• **WHAT YOU WILL DO**
Keep the pictures out, please, and set down every record exactly.

• **Source data**
* * *
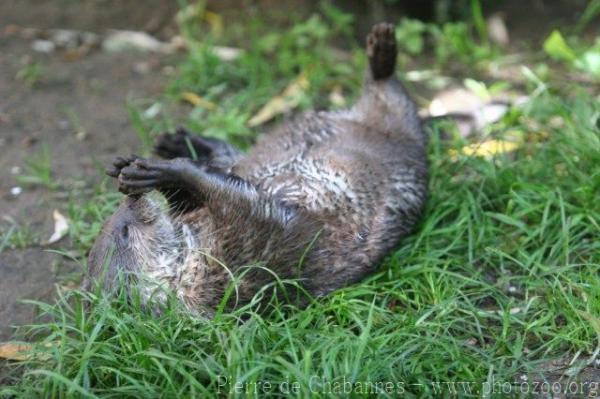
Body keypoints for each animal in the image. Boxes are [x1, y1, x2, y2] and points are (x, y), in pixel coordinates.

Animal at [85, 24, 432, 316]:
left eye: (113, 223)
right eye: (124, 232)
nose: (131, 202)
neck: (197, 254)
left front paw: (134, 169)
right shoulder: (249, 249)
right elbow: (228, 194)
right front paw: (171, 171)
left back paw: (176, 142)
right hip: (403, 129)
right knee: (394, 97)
* * *
• **ANSWER AREA**
Body keypoints for each animal in the image. Boxes are [x1, y1, x2, y2] and points are (x, y), in pixel coordinates.

Animal at [85, 24, 432, 316]:
left eye: (113, 223)
right eye: (124, 232)
nose: (131, 202)
neck: (197, 254)
left front paw: (134, 169)
right shoulder: (249, 249)
right elbow: (228, 194)
right front paw: (171, 171)
left back paw: (176, 142)
right hip: (403, 129)
right knee: (394, 97)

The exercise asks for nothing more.